Q: How do I choose the correct solution?

A: To choose the correct solution, you need to evaluate the expression inside the square root, which is $b^2 - 4ac$. If the expression is positive, then the solutions are real numbers. If the expression is negative, then the solutions are complex numbers.

Q: What are the applications of the quadratic formula?

A: The quadratic formula has many applications in various fields such as physics, engineering, and economics.

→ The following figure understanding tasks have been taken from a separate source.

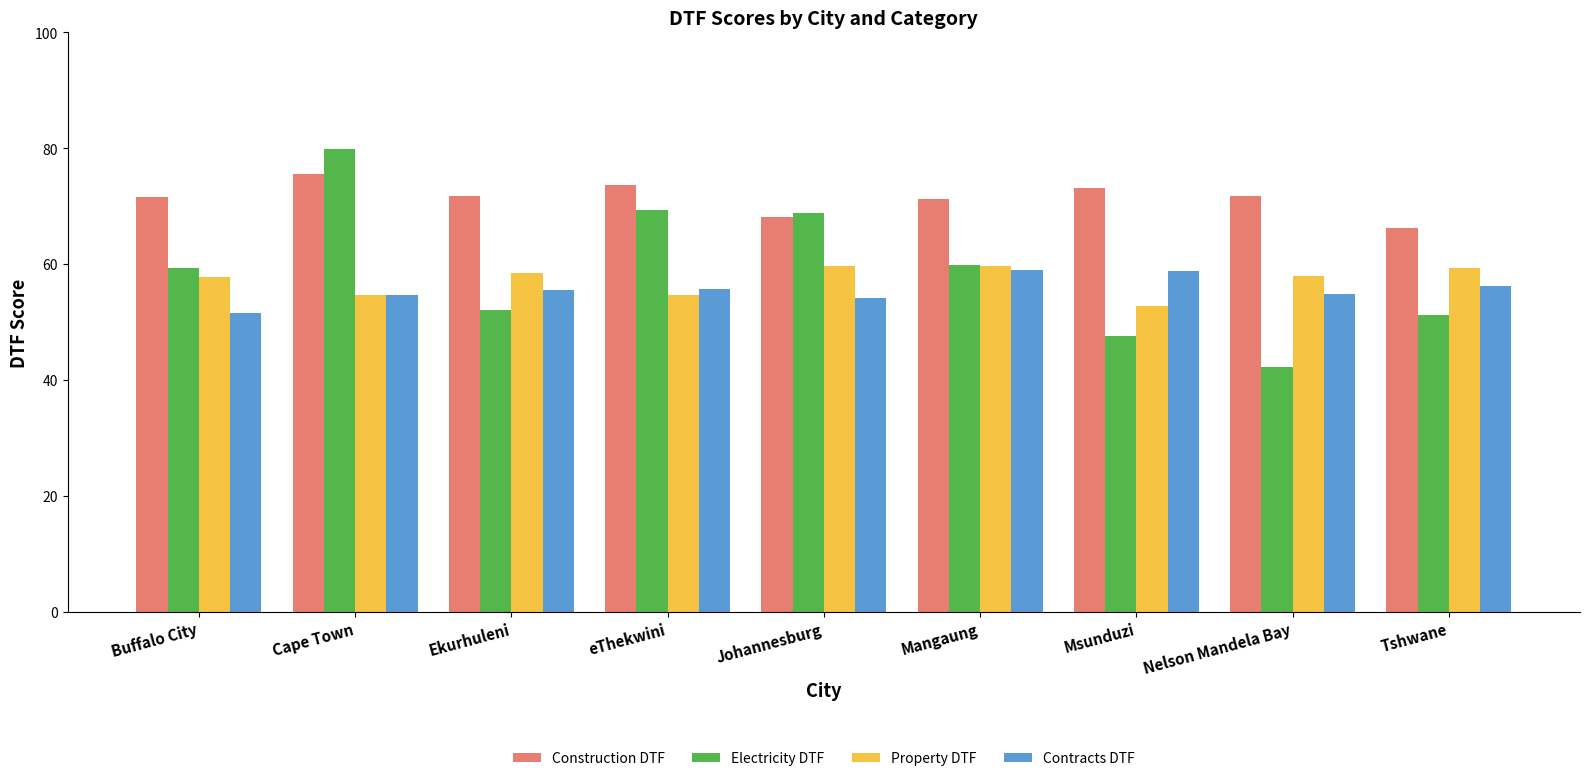

Does the chart contain any negative values?

No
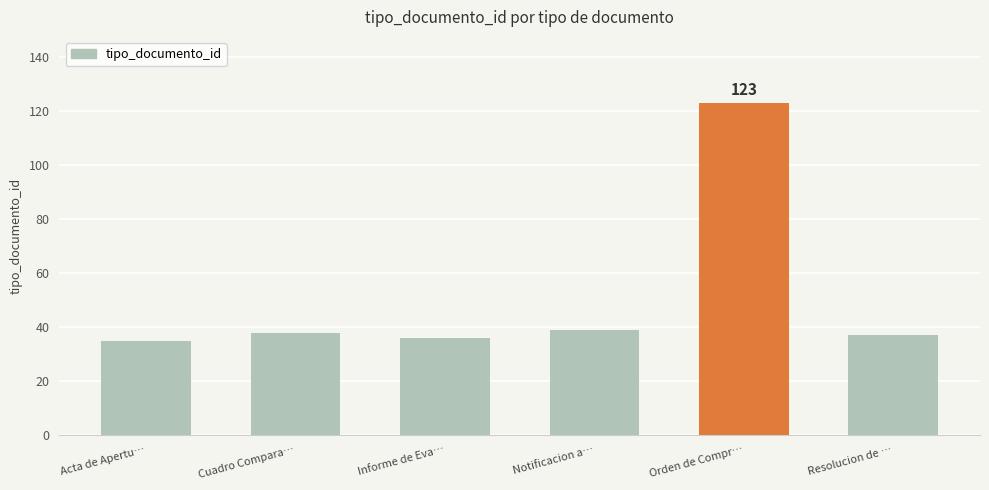

What is the average value?

51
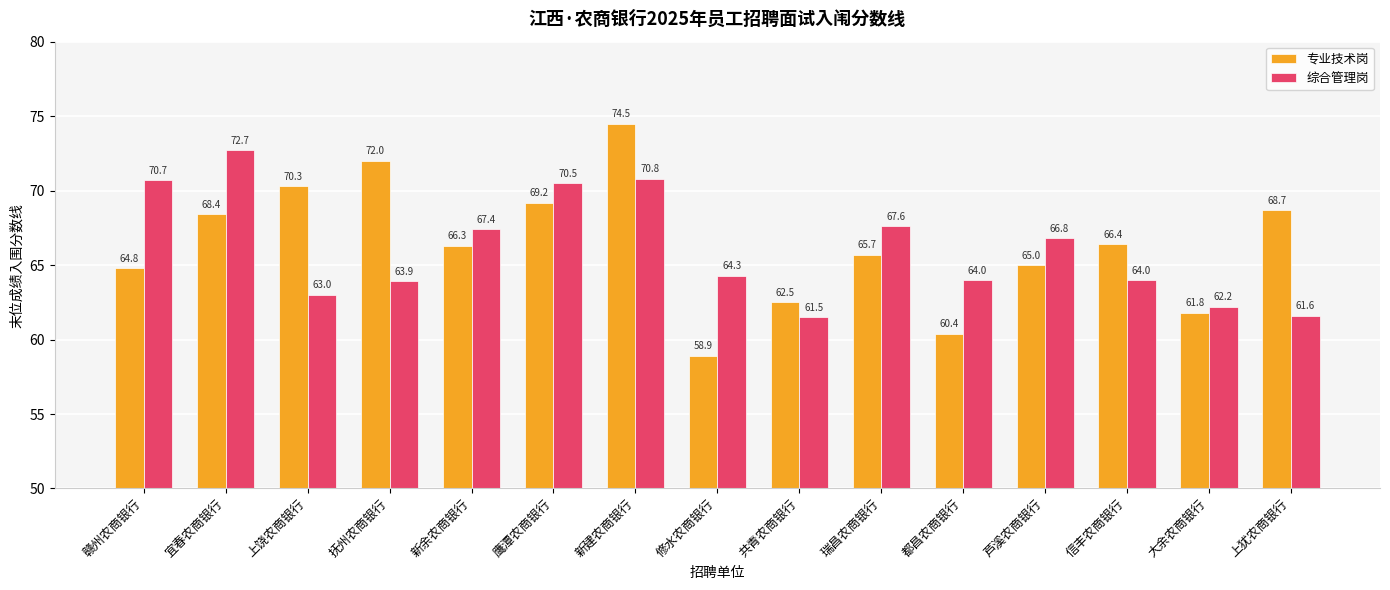

What is the value of the 专业技术岗 bar at the 7th from the left?

74.5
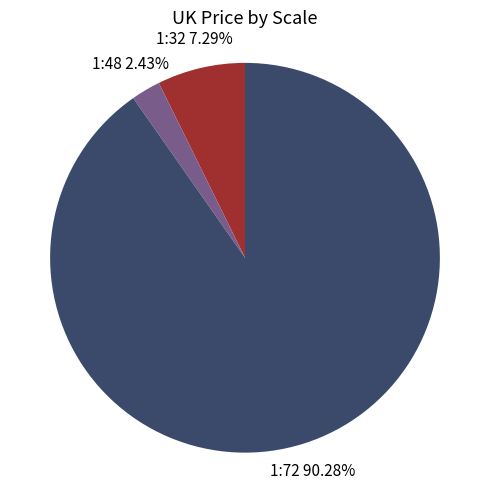

Does any single category account for the majority?

Yes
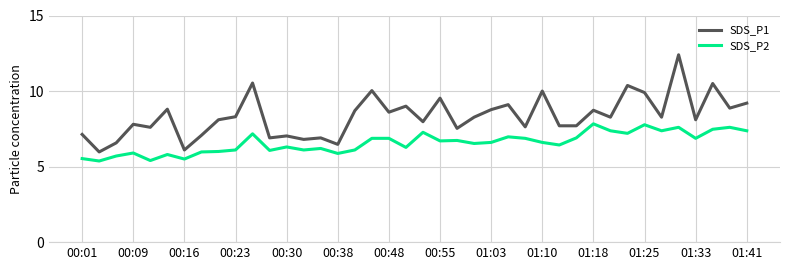

List the series in order of their peak value, highest first.

SDS_P1, SDS_P2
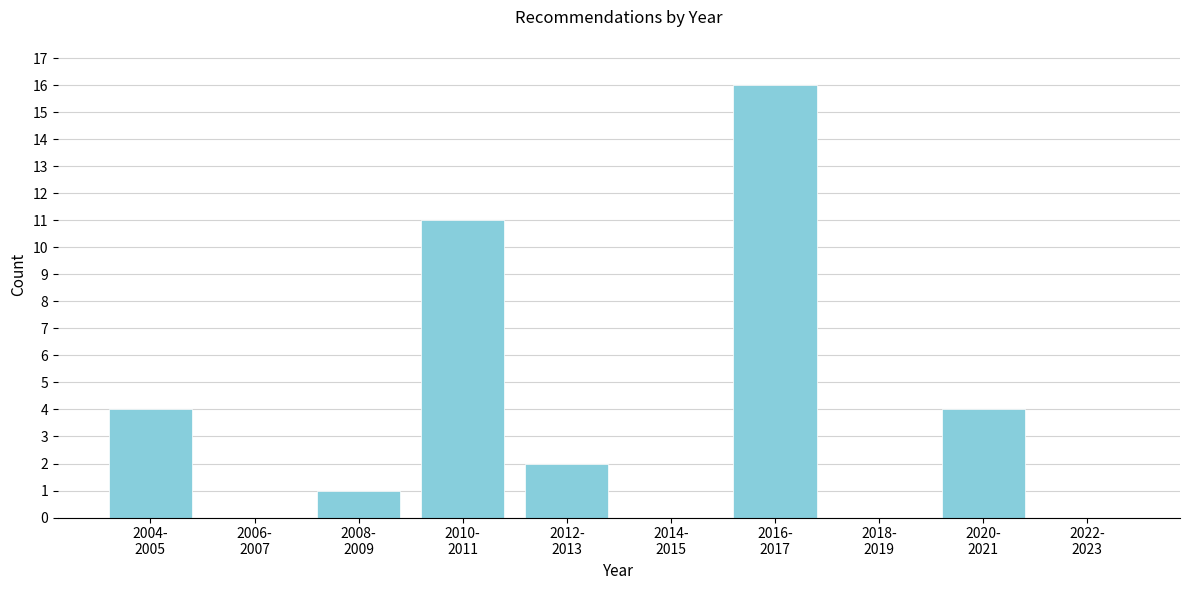

What is the sum of all values?

38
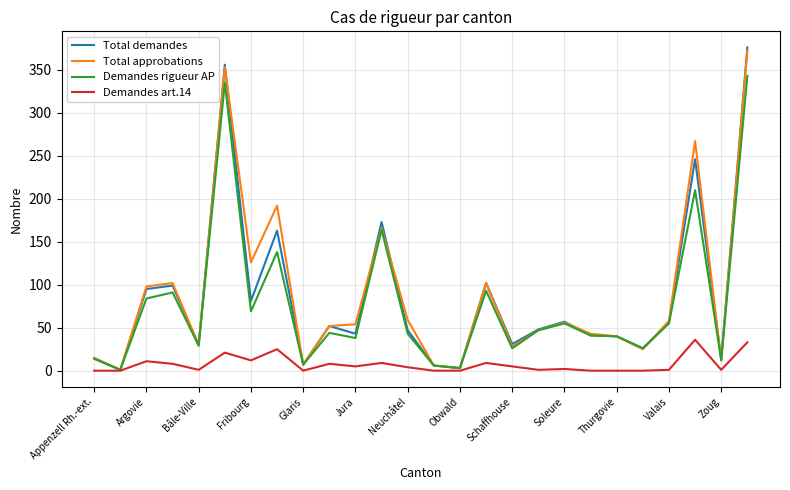

Which series ends up on top after the final intersection of Total demandes and Total approbations?

Total demandes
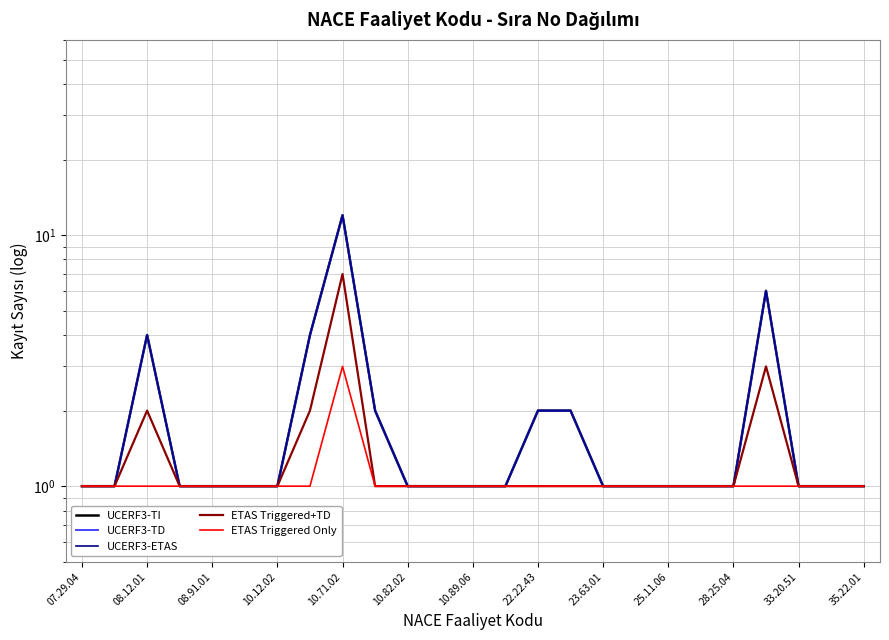

Does the chart display data point markers on the line(s)?

No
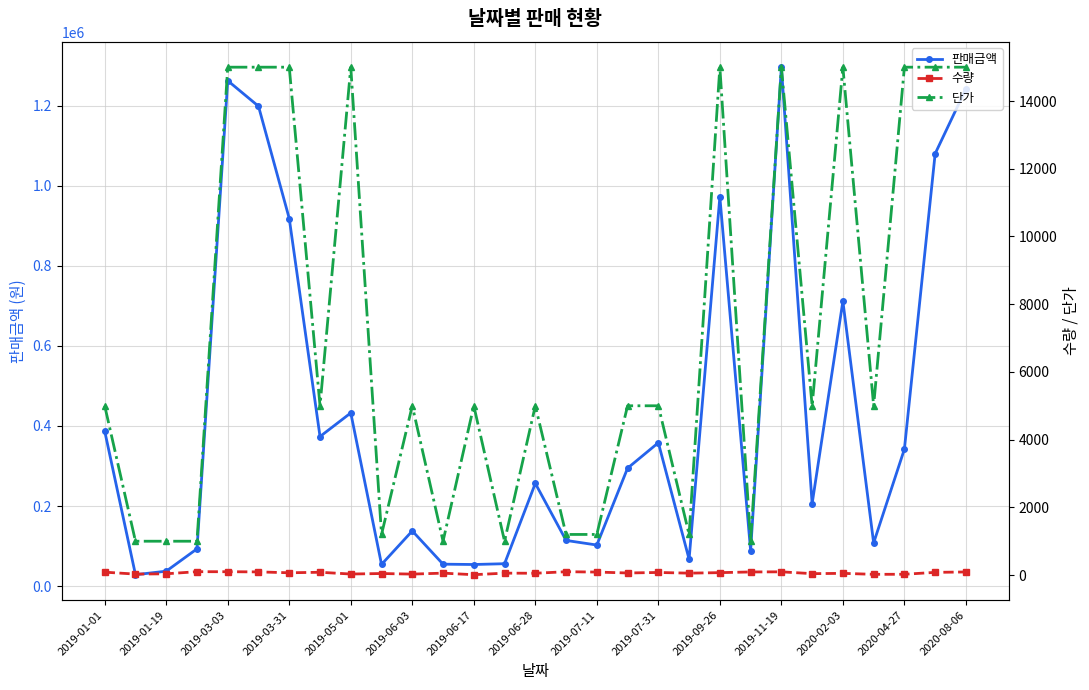

Reading right to left, what are all the values shown in this chart?

판매금액: 1242000	1080000	342000	107800	711450	205800	1296000	88320	972000	67032	358050	294500	102528	114048	256500	55860	53900	54720	137750	54096	432450	373500	918000	1198500	1262250	93000	37240	28420	387000
수량: 92	80	24	22	51	42	96	92	72	57	77	62	89	99	54	57	11	57	29	46	31	83	68	94	99	100	38	29	86
단가: 15000	15000	15000	5000	15000	5000	15000	1000	15000	1200	5000	5000	1200	1200	5000	1000	5000	1000	5000	1200	15000	5000	15000	15000	15000	1000	1000	1000	5000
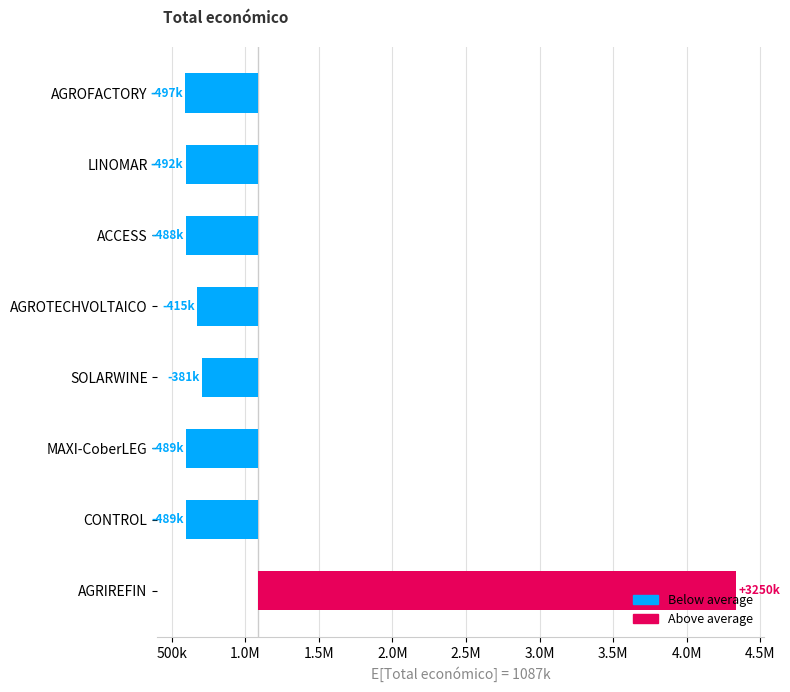

Count the number of data series in this chart.

2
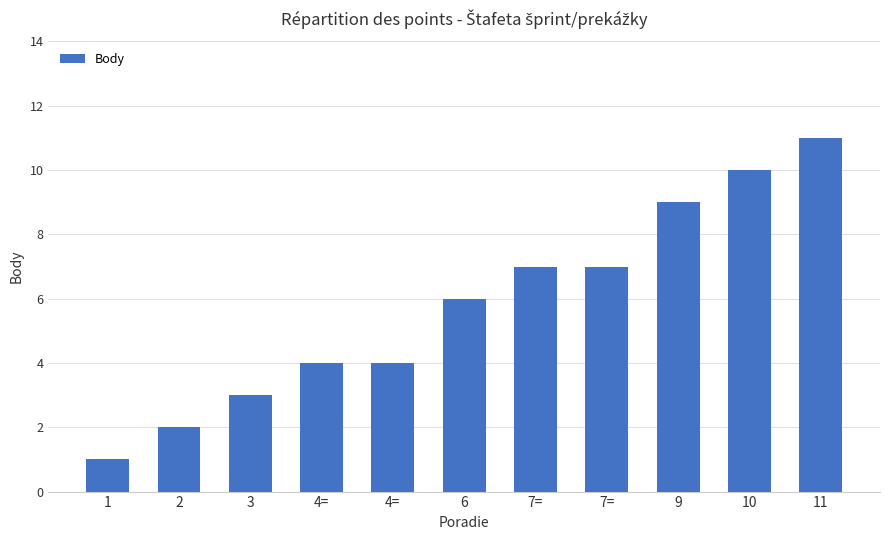

What is the difference between the values at 7= and 2?

5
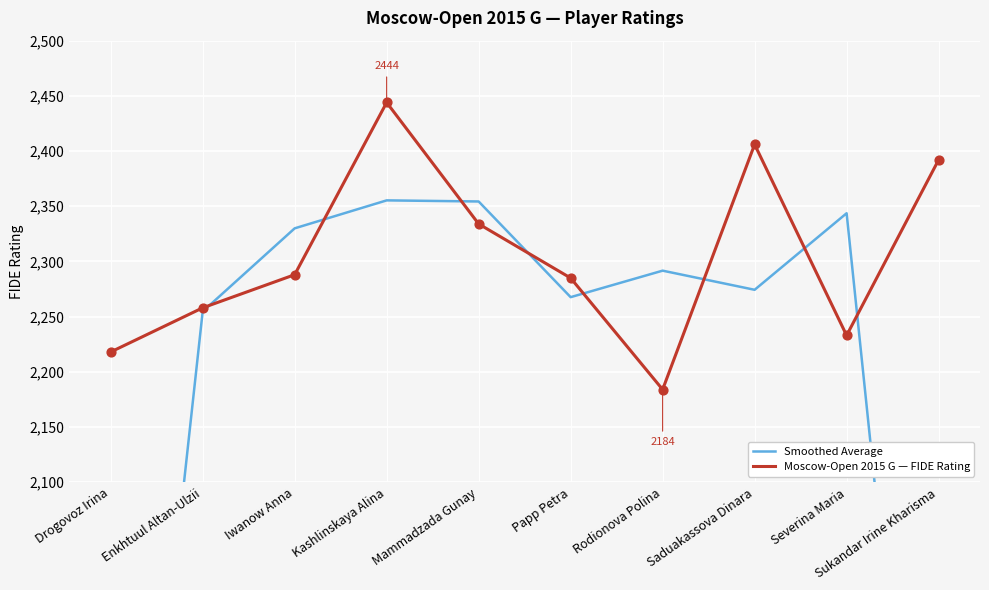

Which series reaches the maximum Y coordinate?

Moscow-Open 2015 G — FIDE Rating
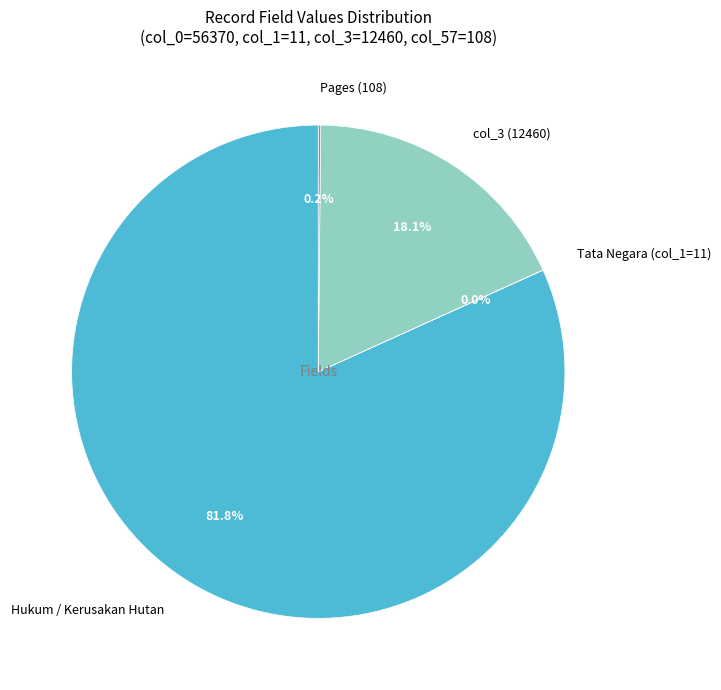

Which has a higher value, col_3 (12460) or Hukum / Kerusakan Hutan?

Hukum / Kerusakan Hutan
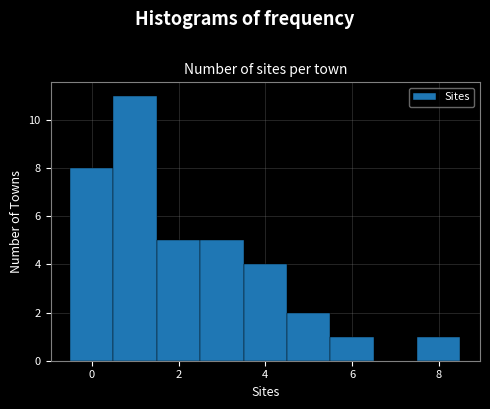

Reading left to right, transcribe this chart: for each bar, give the range it covers on the x-axis and its height. Neither the bar edges nor the heights are printed on the chart, so give them approximately, as read against the axes.

-0.5 to 0.5: 8
0.5 to 1.5: 11
1.5 to 2.5: 5
2.5 to 3.5: 5
3.5 to 4.5: 4
4.5 to 5.5: 2
5.5 to 6.5: 1
6.5 to 7.5: 0
7.5 to 8.5: 1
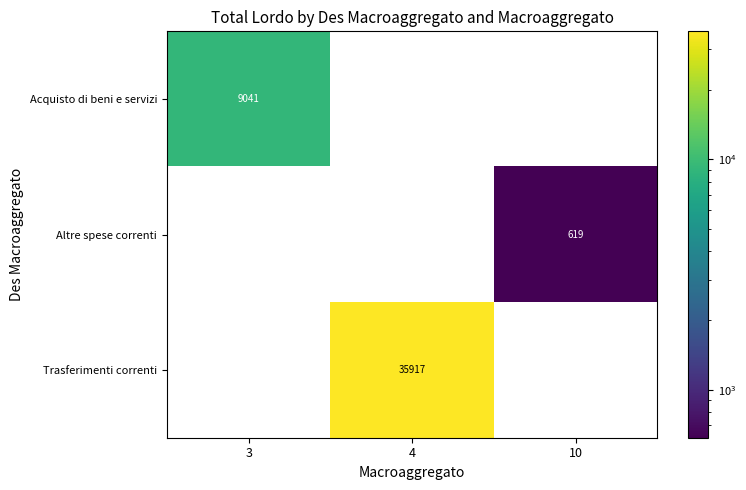

Is the value of Acquisto di beni e servizi at 3 greater than the value of Altre spese correnti at 10?

Yes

It is used to model real-world problems such as projectile motion, electrical circuits, and population growth.

Q: Can I use the quadratic formula to solve cubic equations?

A: No, the quadratic formula is only used to solve quadratic equations of the form $ax^2 + bx + c = 0$. It cannot be used to solve cubic equations or higher-degree equations.

Q: Can I use the quadratic formula to solve equations with complex coefficients?

A: Yes, the quadratic formula can be used to solve equations with complex coefficients. However, the solutions may be complex numbers.

Conclusion

In this article, we answered some frequently asked questions about the quadratic formula. We covered topics such as the definition of the quadratic formula, how to use it, and its applications. We also discussed some common mistakes to avoid when using the quadratic formula.

Final Answer

The final answer is that the quadratic formula is a powerful tool used to find the solutions to quadratic equations of the form $ax^2 + bx + c = 0$. It is given by:

$$x = \frac{-b \pm \sqrt{b^2 - 4ac}}{2a}$$

We hope that this article has been helpful in answering your questions about the quadratic formula.